▸ **JOB**:
Rewrite the stretch from the start of the items through the line containing "unilatéralement à la collaboration, à tout", replacing "Filter" with "Saringan" and leaving everything else unchanged.

▸ **WORKING DATA**:
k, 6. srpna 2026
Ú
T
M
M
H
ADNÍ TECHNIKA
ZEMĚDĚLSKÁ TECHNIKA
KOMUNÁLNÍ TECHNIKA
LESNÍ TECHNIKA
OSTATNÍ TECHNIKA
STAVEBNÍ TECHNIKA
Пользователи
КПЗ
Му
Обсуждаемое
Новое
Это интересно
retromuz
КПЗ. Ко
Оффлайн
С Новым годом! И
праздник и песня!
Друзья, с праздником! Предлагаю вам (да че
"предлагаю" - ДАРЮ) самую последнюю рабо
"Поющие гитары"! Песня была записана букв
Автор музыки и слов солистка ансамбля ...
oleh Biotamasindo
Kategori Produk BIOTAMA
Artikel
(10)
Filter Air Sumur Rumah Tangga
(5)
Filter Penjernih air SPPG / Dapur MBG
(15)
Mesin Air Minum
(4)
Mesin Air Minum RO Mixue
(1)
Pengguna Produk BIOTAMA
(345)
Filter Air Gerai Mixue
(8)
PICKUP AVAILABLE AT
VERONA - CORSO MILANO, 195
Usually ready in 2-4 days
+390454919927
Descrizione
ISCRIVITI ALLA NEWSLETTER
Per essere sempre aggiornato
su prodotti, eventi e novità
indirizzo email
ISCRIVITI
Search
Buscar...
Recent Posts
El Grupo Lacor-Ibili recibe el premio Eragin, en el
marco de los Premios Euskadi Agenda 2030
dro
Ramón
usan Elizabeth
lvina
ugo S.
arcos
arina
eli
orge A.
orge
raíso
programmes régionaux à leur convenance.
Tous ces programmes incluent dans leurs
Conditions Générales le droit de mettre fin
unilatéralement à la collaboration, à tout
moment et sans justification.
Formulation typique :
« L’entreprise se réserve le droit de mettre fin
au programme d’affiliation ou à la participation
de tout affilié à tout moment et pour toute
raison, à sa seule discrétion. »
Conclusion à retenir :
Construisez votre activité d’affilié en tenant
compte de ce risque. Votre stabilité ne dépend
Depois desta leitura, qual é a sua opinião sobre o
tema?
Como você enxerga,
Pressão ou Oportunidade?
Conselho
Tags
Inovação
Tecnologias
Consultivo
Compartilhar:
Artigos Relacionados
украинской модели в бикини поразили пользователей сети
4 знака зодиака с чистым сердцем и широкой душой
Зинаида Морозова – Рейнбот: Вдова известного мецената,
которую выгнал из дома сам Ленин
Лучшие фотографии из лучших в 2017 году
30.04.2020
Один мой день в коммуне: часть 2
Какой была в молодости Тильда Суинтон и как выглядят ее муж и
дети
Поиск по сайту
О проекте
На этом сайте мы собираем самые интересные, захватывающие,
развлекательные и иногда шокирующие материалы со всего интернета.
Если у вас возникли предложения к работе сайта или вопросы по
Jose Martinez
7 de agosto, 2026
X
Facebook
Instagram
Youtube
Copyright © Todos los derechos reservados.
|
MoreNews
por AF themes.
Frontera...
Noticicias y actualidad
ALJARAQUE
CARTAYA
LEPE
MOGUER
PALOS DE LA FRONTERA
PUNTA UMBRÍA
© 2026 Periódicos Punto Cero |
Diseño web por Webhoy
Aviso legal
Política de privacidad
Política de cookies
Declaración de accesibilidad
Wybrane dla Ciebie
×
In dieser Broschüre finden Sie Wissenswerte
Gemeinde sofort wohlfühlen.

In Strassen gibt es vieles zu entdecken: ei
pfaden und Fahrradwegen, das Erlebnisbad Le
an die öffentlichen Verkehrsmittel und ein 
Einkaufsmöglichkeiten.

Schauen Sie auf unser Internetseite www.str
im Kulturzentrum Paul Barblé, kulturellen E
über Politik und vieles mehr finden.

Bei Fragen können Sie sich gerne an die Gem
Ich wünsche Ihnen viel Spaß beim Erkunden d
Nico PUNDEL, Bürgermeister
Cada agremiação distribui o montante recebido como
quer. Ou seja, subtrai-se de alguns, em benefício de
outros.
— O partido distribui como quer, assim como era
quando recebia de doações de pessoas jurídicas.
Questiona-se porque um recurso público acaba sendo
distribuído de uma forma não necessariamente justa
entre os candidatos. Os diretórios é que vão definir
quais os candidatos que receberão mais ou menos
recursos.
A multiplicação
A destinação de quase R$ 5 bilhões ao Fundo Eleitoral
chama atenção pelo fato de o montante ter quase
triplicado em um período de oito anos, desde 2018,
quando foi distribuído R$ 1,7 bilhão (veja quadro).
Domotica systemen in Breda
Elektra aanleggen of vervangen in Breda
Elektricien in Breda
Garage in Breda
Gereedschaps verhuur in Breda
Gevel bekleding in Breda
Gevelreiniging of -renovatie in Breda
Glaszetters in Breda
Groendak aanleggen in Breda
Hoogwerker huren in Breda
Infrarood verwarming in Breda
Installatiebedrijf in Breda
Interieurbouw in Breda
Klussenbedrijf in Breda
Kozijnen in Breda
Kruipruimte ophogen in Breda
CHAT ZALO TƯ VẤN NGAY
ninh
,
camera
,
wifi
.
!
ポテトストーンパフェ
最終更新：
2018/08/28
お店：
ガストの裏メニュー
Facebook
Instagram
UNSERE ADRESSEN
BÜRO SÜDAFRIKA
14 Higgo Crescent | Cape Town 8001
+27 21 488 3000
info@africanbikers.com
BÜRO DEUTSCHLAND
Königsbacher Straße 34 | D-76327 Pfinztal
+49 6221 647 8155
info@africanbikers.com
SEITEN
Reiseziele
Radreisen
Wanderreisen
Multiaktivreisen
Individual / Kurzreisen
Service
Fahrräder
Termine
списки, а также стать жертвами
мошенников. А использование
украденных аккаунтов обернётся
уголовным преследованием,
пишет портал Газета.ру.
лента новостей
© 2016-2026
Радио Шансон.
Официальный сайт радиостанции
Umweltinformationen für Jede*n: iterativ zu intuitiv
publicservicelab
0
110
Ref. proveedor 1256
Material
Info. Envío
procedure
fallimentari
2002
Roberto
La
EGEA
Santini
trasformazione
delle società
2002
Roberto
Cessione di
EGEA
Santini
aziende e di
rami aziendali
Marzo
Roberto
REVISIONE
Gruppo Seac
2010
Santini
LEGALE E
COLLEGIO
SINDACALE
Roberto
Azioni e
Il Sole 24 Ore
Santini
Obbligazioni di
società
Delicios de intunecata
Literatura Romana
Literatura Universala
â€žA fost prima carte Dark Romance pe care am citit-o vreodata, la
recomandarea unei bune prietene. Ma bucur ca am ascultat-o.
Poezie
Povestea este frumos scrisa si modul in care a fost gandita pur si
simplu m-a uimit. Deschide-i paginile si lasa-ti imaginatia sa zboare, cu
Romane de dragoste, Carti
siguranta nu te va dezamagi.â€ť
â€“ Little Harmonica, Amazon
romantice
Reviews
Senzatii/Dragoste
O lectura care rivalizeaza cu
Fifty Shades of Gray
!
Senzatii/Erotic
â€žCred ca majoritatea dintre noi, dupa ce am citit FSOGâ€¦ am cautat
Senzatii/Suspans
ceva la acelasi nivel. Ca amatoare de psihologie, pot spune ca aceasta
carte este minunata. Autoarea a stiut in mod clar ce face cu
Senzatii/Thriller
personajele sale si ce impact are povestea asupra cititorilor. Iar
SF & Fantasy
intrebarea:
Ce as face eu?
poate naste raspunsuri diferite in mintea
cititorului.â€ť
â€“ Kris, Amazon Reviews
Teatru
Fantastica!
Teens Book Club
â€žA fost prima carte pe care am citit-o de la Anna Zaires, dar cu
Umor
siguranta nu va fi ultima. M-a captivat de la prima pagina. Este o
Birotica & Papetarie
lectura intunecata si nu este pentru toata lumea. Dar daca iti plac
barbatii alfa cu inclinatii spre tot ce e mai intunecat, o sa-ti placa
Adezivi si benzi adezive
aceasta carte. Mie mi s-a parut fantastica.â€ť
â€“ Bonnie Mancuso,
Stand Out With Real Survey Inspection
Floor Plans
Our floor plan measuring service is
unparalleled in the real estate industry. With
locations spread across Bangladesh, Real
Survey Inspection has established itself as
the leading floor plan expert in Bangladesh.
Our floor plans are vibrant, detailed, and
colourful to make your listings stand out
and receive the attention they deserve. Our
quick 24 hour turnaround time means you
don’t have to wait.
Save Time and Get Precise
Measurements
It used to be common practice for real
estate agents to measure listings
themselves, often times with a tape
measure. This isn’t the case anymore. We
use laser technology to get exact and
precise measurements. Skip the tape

▸ **COMPLETED EXERCISE**:
k, 6. srpna 2026
Ú
T
M
M
H
ADNÍ TECHNIKA
ZEMĚDĚLSKÁ TECHNIKA
KOMUNÁLNÍ TECHNIKA
LESNÍ TECHNIKA
OSTATNÍ TECHNIKA
STAVEBNÍ TECHNIKA
Пользователи
КПЗ
Му
Обсуждаемое
Новое
Это интересно
retromuz
КПЗ. Ко
Оффлайн
С Новым годом! И
праздник и песня!
Друзья, с праздником! Предлагаю вам (да че
"предлагаю" - ДАРЮ) самую последнюю рабо
"Поющие гитары"! Песня была записана букв
Автор музыки и слов солистка ансамбля ...
oleh Biotamasindo
Kategori Produk BIOTAMA
Artikel
(10)
Saringan Air Sumur Rumah Tangga
(5)
Saringan Penjernih air SPPG / Dapur MBG
(15)
Mesin Air Minum
(4)
Mesin Air Minum RO Mixue
(1)
Pengguna Produk BIOTAMA
(345)
Saringan Air Gerai Mixue
(8)
PICKUP AVAILABLE AT
VERONA - CORSO MILANO, 195
Usually ready in 2-4 days
+390454919927
Descrizione
ISCRIVITI ALLA NEWSLETTER
Per essere sempre aggiornato
su prodotti, eventi e novità
indirizzo email
ISCRIVITI
Search
Buscar...
Recent Posts
El Grupo Lacor-Ibili recibe el premio Eragin, en el
marco de los Premios Euskadi Agenda 2030
dro
Ramón
usan Elizabeth
lvina
ugo S.
arcos
arina
eli
orge A.
orge
raíso
programmes régionaux à leur convenance.
Tous ces programmes incluent dans leurs
Conditions Générales le droit de mettre fin
unilatéralement à la collaboration, à tout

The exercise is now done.